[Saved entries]
-- Opening Marker --
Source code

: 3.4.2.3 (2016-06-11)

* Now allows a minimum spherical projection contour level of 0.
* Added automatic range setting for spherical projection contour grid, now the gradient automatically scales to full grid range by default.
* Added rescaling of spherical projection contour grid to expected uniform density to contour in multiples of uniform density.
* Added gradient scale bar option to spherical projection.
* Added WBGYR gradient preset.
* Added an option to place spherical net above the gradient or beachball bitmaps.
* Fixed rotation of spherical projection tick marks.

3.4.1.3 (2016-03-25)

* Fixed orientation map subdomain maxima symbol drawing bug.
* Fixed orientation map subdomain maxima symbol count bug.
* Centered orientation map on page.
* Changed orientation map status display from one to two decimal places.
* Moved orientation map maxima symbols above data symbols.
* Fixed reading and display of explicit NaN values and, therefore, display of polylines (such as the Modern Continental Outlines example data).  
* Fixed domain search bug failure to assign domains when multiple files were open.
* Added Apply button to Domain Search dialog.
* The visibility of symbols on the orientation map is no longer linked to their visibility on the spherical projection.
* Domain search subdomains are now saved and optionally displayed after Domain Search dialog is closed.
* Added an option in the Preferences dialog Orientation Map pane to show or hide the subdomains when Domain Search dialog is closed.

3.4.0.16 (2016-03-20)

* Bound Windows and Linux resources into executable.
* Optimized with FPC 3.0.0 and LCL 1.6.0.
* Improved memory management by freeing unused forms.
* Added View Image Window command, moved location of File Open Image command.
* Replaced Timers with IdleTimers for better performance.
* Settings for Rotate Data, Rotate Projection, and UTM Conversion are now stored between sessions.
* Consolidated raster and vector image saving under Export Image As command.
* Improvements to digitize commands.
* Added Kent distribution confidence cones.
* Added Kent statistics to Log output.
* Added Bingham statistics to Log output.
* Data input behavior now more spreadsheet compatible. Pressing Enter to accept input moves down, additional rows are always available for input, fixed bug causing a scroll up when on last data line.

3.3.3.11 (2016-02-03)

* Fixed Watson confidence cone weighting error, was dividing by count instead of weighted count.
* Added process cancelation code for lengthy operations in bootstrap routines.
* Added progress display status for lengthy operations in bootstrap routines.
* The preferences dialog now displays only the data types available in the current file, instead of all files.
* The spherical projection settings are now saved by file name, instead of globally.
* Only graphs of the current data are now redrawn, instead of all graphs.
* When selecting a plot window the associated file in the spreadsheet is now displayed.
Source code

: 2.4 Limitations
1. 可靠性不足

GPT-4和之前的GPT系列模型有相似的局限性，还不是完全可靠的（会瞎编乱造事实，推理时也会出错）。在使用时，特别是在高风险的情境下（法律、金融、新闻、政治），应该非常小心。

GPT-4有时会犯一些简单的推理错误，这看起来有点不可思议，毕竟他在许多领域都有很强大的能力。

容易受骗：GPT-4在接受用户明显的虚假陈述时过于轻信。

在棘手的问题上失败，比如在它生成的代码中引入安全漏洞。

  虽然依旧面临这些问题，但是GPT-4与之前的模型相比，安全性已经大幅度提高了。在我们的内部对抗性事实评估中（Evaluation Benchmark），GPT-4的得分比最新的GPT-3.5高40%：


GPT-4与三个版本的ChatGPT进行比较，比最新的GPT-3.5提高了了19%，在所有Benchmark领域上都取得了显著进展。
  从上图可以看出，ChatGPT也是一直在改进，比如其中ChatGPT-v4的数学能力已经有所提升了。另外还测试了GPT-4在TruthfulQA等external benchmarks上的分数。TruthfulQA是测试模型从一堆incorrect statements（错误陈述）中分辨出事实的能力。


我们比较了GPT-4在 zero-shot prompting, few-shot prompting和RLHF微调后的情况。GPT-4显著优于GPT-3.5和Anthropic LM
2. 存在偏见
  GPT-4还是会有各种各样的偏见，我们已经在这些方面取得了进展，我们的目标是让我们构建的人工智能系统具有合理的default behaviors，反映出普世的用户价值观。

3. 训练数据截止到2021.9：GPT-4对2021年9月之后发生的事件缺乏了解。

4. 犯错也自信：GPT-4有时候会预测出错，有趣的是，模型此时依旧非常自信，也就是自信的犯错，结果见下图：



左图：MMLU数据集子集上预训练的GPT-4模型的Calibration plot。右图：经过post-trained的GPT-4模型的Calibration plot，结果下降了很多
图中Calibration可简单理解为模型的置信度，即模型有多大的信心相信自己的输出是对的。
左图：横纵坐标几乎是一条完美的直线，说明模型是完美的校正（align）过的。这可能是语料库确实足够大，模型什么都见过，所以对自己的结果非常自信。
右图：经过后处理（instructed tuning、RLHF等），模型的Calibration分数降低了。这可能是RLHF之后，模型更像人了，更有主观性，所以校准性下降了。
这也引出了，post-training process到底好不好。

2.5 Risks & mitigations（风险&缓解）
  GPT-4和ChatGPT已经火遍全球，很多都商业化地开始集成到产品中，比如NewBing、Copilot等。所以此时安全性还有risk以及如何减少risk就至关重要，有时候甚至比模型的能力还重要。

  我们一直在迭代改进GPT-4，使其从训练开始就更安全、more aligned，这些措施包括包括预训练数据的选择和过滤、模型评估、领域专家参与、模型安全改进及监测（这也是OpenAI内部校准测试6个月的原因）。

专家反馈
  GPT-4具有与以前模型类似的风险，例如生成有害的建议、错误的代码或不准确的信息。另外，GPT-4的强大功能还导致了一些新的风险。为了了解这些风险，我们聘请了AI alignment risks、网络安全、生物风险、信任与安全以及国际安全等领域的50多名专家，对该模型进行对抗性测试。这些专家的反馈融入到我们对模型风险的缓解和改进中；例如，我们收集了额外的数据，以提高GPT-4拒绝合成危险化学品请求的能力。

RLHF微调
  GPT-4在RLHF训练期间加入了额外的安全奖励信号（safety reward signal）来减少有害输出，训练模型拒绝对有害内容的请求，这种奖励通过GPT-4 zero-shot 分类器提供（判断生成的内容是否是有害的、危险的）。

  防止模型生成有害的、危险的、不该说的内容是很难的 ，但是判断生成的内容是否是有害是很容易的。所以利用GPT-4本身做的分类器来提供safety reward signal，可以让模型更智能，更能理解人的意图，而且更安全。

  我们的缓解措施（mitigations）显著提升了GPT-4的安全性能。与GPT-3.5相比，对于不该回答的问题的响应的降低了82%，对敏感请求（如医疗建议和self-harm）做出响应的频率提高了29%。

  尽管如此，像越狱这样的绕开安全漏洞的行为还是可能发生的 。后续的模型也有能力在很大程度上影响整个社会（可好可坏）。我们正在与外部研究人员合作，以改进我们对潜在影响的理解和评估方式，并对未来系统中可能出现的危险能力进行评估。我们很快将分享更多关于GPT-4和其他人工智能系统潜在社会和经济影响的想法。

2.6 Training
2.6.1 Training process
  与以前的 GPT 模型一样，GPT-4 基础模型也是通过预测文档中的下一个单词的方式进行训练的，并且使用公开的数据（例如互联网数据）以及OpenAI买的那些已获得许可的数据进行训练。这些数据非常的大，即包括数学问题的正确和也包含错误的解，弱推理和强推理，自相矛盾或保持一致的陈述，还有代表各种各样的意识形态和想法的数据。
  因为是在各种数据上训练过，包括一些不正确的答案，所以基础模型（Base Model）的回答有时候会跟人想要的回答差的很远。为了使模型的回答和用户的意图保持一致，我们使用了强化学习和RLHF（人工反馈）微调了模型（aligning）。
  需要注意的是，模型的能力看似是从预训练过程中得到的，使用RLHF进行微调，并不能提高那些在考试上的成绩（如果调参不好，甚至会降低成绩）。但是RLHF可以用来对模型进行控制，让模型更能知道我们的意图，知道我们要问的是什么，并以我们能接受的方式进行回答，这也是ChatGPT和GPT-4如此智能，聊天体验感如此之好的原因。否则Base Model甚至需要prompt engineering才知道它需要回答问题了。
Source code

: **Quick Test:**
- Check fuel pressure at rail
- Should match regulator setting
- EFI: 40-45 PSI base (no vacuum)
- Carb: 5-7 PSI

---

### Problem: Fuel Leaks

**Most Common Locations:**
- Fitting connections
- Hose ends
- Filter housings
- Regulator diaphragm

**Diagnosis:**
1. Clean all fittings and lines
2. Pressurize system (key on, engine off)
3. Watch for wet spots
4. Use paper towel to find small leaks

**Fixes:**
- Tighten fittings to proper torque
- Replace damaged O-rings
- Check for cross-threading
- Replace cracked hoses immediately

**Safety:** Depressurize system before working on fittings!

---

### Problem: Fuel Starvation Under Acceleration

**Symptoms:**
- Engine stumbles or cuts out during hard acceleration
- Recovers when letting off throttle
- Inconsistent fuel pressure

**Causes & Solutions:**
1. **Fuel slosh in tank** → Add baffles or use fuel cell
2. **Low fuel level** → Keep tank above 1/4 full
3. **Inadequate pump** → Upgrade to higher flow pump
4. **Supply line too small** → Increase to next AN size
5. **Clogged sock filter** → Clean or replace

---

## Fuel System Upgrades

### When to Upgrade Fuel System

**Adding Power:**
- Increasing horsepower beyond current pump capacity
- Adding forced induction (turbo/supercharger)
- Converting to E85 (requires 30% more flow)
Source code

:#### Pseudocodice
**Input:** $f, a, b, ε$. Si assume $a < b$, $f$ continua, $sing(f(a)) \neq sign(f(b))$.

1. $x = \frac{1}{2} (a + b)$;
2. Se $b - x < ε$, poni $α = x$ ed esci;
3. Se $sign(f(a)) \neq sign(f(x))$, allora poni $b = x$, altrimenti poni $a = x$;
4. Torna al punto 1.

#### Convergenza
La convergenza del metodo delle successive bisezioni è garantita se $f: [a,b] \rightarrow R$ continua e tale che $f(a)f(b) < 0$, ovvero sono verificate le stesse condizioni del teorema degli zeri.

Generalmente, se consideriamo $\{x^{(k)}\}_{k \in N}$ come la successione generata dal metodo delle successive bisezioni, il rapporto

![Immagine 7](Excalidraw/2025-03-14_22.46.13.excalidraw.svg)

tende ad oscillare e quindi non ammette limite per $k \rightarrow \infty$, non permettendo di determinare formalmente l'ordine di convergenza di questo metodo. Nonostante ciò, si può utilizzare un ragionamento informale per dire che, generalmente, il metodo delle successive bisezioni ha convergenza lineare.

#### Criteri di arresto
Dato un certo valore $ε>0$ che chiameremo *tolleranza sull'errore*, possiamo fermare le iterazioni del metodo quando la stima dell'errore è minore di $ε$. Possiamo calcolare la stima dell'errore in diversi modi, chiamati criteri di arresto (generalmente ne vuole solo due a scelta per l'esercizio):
-- Closing Marker --
# What is being asked
Show me every line of the entries above that holds "Adding".

# Result
**Adding Power:**
- Adding forced induction (turbo/supercharger)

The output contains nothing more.